Problem description:
Find the lines below in which the string "tracciamento" occurs. Copy each one.

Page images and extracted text

________

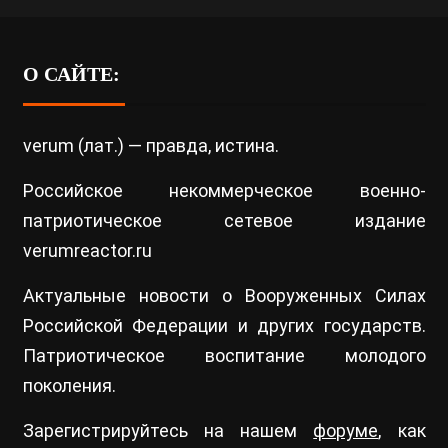
О САЙТЕ:
verum (лат.) — правда, истина.
Российское некоммерческое военно-
патриотическое сетевое издание
verumreactor.ru
Актуальные новости о Вооруженных Силах
Российской Федерации и других государств.
Патриотическое воспитание молодого
поколения.
Зарегистрируйтесь на нашем
форуме
, как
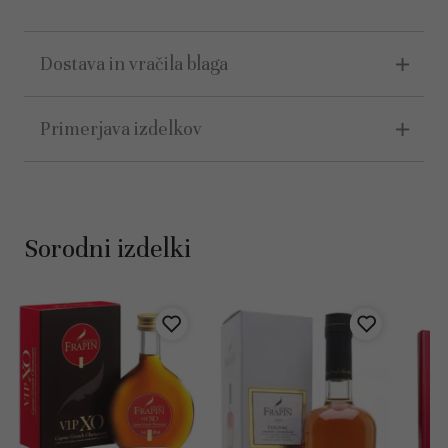
Dostava in vračila blaga
Primerjava izdelkov
Sorodni izdelki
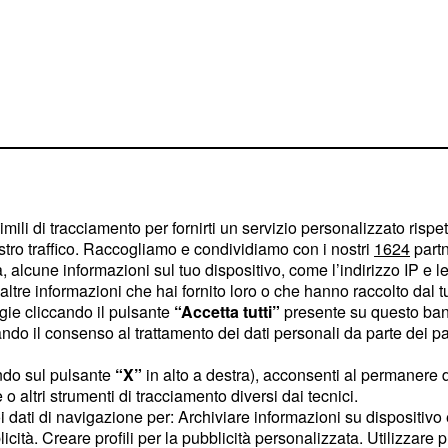
imili di tracciamento per fornirti un servizio personalizzato rispe
stro traffico. Raccogliamo e condividiamo con i nostri
1624
partn
e della tronista che ha
 alcune informazioni sul tuo dispositivo, come l’indirizzo IP e le 
rteggiatore campano
ltre informazioni che hai fornito loro o che hanno raccolto dal tuo
ogie cliccando il pulsante
“Accetta tutti”
presente su questo ban
o il consenso al trattamento dei dati personali da parte dei par
emozionato
ndo sul pulsante
“X”
in alto a destra), acconsenti al permanere 
o altri strumenti di tracciamento diversi dai tecnici.
ha molto
 a Fabio
uoi dati di navigazione per: Archiviare informazioni su dispositivo 
licità. Creare profili per la pubblicità personalizzata. Utilizzare p
 riva al mare si lascia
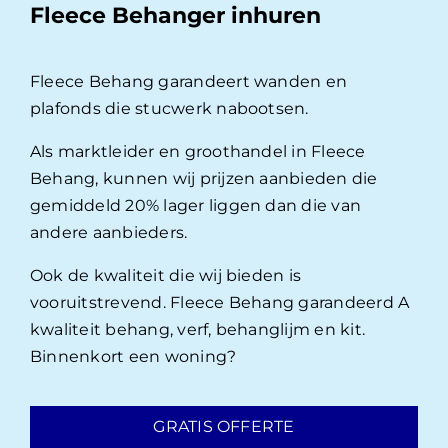
Fleece Behanger inhuren
Fleece Behang garandeert wanden en
plafonds die stucwerk nabootsen.
Als marktleider en groothandel in Fleece
Behang, kunnen wij prijzen aanbieden die
gemiddeld 20% lager liggen dan die van
andere aanbieders.
Ook de kwaliteit die wij bieden is
vooruitstrevend. Fleece Behang garandeerd A
kwaliteit behang, verf, behanglijm en kit.
Binnenkort een woning?
GRATIS OFFERTE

________

Response:
imili di tracciamento per fornirti un servizio personalizzato rispe
o altri strumenti di tracciamento diversi dai tecnici.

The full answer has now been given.